Is there a synchronization class that guarantee FIFO order in C#?

Question

What is it and how to use?

I need that as I have a timer that inserts into DB every second, and I have a shared resource between timer handler and the main thread. I

Answer 1

Follow up on Matthew Brindley's answer.

If converting code from

lock (LocalConnection.locker) {...}

then you could either do a IDisposable or do what I did:

public static void Locking(Action action) {
  Lock();
  try {
    action();
  } finally {
    Unlock();
  }
}

LocalConnection.Locking( () => {...});

I decided against IDisposable because it would creates a new invisible object on every call.

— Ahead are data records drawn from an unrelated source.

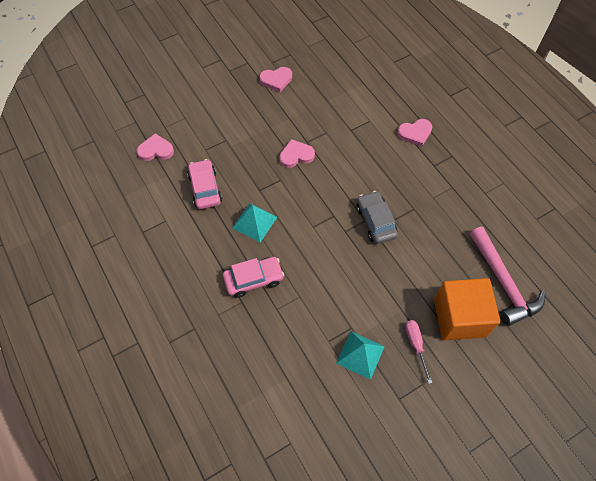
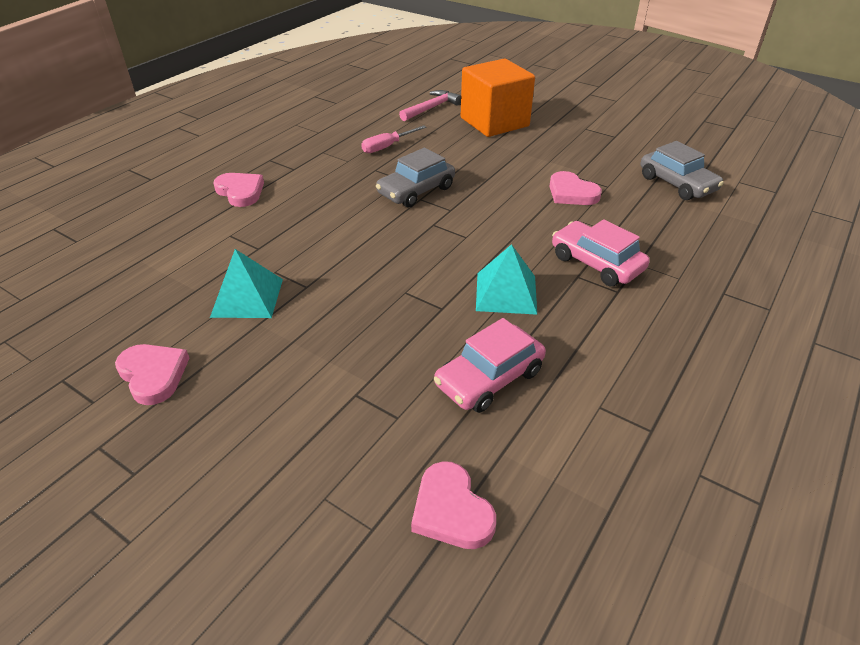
camera: 115 degrees left, 20 degrees down
(296, 155) = (344, 289): pink heart -> pink heart (571, 193)
(308, 392) = (677, 184): none -> grey car
(360, 355) = (598, 164): turquoise pyramid -> turquoise pyramid (247, 297)
(416, 345) = (550, 138): pink screwdriver -> pink screwdriver (387, 147)
(503, 282) = (431, 108): pink hammer -> pink hammer, size x0.60

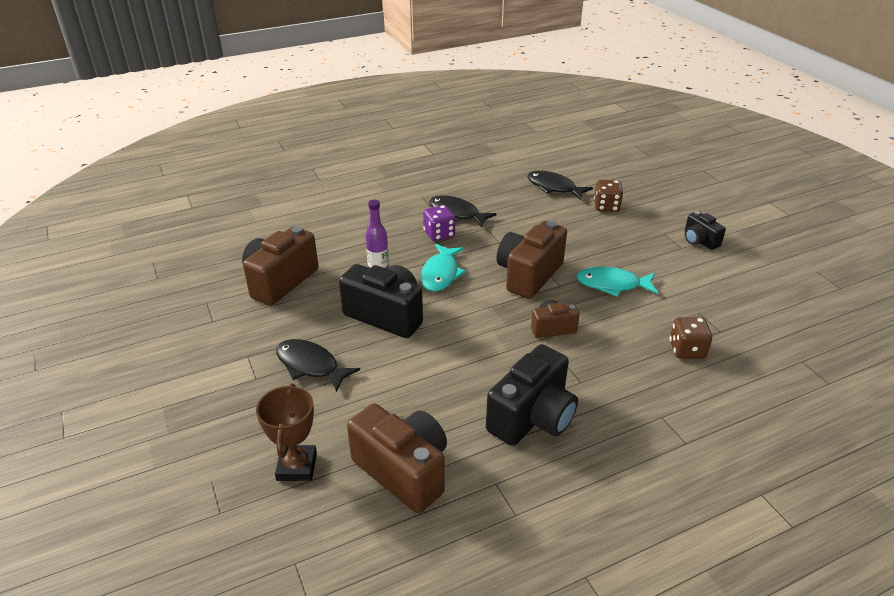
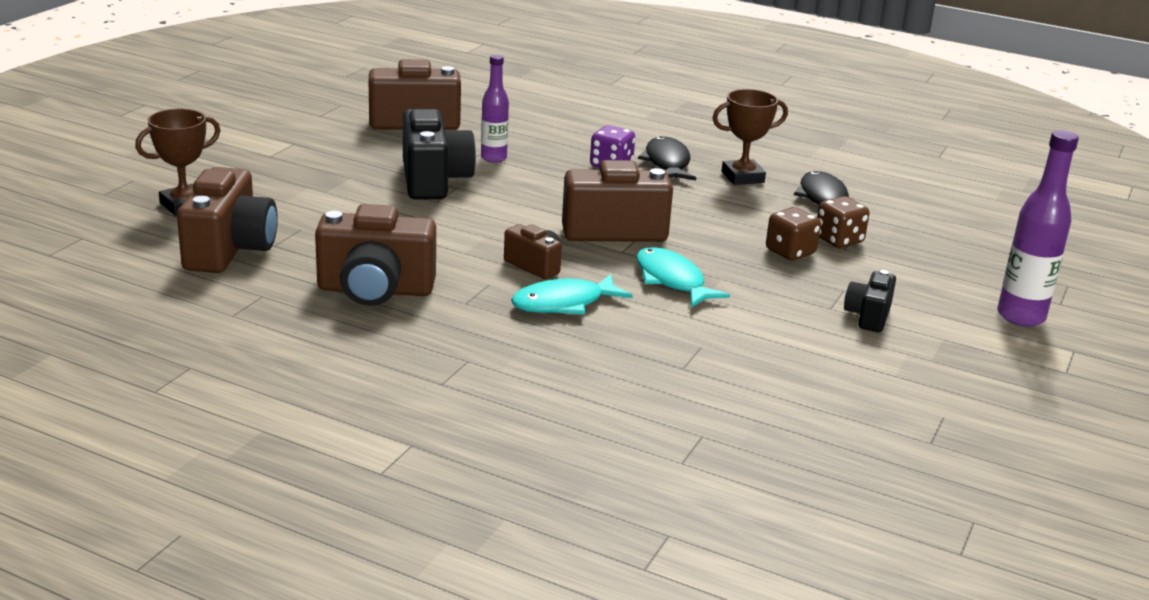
camera: 50 degrees right, 10 degrees down
(310, 365) = (315, 171): black fish -> none
(441, 274) = (541, 186): turquoise fish -> turquoise fish (563, 303)
(501, 198) = (742, 177): none -> brown trophy
(532, 417) = (375, 290): black camera -> brown camera
(687, 350) = (610, 352): brown dice -> brown dice (790, 252)
(727, 198) = (1021, 316): none -> purple bottle

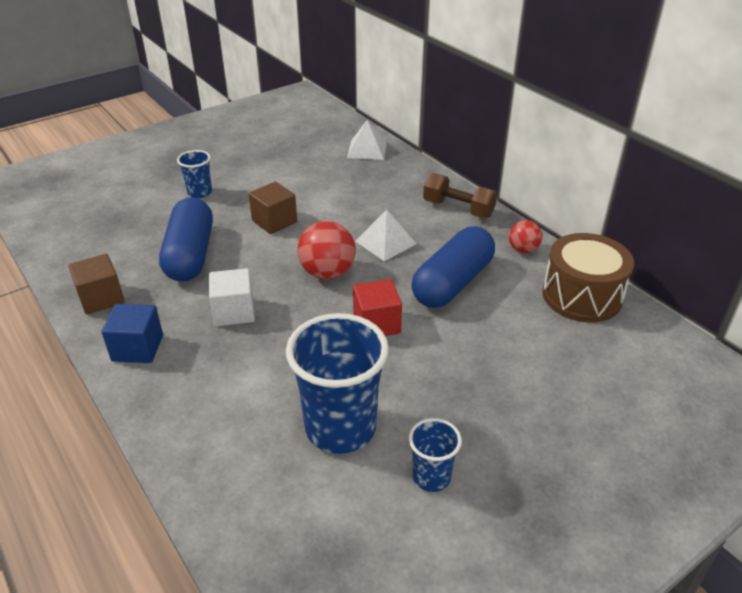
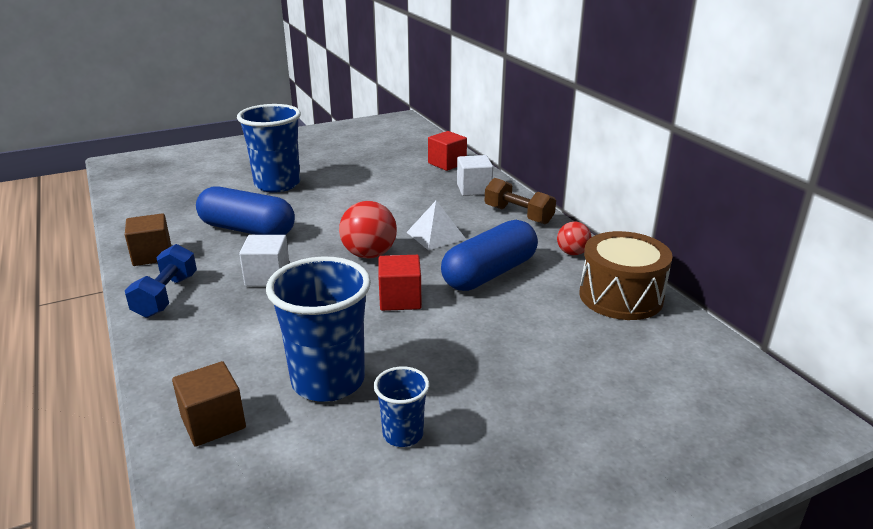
camera: 10 degrees right, 10 degrees down
(137, 348) = (166, 296): blue cube -> blue dumbbell
(190, 255) = (247, 229): blue capsule -> blue capsule turned 75 degrees counterclockwise
(200, 192) = (277, 184): blue cup -> blue cup, size x1.97
(274, 221) = (336, 211): brown cube -> brown cube (213, 422)
(367, 149) = (447, 163): white pyramid -> red cube
(404, 180) = (474, 189): none -> white cube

As to reentrancy issue I modified the code to this:

public sealed class QueuedLock {
    private object innerLock = new object();
    private volatile int ticketsCount = 0;
    private volatile int ticketToRide = 1;
    ThreadLocal<int> reenter = new ThreadLocal<int>();

    public void Enter() {
        reenter.Value++;
        if ( reenter.Value > 1 ) 
            return;
        int myTicket = Interlocked.Increment( ref ticketsCount );
        Monitor.Enter( innerLock );
        while ( true ) {
            if ( myTicket == ticketToRide ) {
                return;
            } else {
                Monitor.Wait( innerLock );
            }
        }
    }

    public void Exit() {
        if ( reenter.Value > 0 ) 
            reenter.Value--;
        if ( reenter.Value > 0 ) 
            return;
        Interlocked.Increment( ref ticketToRide );
        Monitor.PulseAll( innerLock );
        Monitor.Exit( innerLock );
    }
}

Answer 2

You'll need to write your own class to do this, I found this example (pasted because it looks as though the site's domain has lapsed):

using System.Threading;

public sealed class QueuedLock
{
    private object innerLock;
    private volatile int ticketsCount = 0;
    private volatile int ticketToRide = 1;

    public QueuedLock()
    {
        innerLock = new Object();
    }

    public void Enter()
    {
        int myTicket = Interlocked.Increment(ref ticketsCount);
        Monitor.Enter(innerLock);
        while (true)
        {

            if (myTicket == ticketToRide)
            {
                return;
            }
            else
            {
                Monitor.Wait(innerLock);
            }
        }
    }

    public void Exit()
    {
        Interlocked.Increment(ref ticketToRide);
        Monitor.PulseAll(innerLock);
        Monitor.Exit(innerLock);
    }
}

Example of usage:

QueuedLock queuedLock = new QueuedLock();

try
{
   queuedLock.Enter();
   // here code which needs to be synchronized
   // in correct order
}
finally
{
    queuedLock.Exit();
}

Source via archive.org

Answer 3

In case anyone needs Matt's solution in F#

    type internal QueuedLock() =
        let innerLock = Object()
        let ticketsCount = ref 0
        let ticketToRide = ref 1
        member __.Enter () =
            let myTicket = Interlocked.Increment ticketsCount
            Monitor.Enter innerLock
            while myTicket <> Volatile.Read ticketToRide do
                Monitor.Wait innerLock |> ignore
        member __.Exit () =
            Interlocked.Increment ticketToRide |> ignore
            Monitor.PulseAll innerLock
            Monitor.Exit innerLock

Answer 4

Just reading Joe Duffy's "Concurrent Programming on Windows" it sounds like you'll usually get FIFO behaviour from .NET monitors, but there are some situations where that won't occur.

Page 273 of the book says: "Because monitors use kernel objects internally, they exhibit the same roughly-FIFO behavior that the OS synchronization mechanisms also exhibit (described in the previous chapter). Monitors are unfair, so if another thread sneaks in and acquires the lock before an awakened waiting thread tries to acquire the lock, the sneaky thread is permitted to acquire the lock."

I can't immediately find the section referenced "in the previous chapter" but it does note that locks have been made deliberately unfair in recent editions of Windows to improve scalability and reduce lock convoys.

Do you definitely need your lock to be FIFO? Maybe there's a different way to approach the problem. I don't know of any locks in .NET which are guaranteed to be FIFO.

Answer 5

You should re-design your system to not rely on the execution order of the threads. For example, rather than have your threads make a DB call that might take more than one second, have your threads place the command they would execute into a data structure like a queue (or a heap if there is something that says "this one should be before another one"). Then, in spare time, drain the queue and do your db inserts one at a time in the proper order.

Answer 6

There is no guaranteed order on any built-in synchronisation objects: http://msdn.microsoft.com/en-us/library/ms684266(VS.85).aspx

If you want a guaranteed order you'll have to try and build something yourself, note though that it's not as easy as it might sound, especially when multiple threads reach the synchronisation point at (close to) the same time. To some extent the order they will be released will always be 'random' since you cannot predict in which order the point is reached, so does it really matter?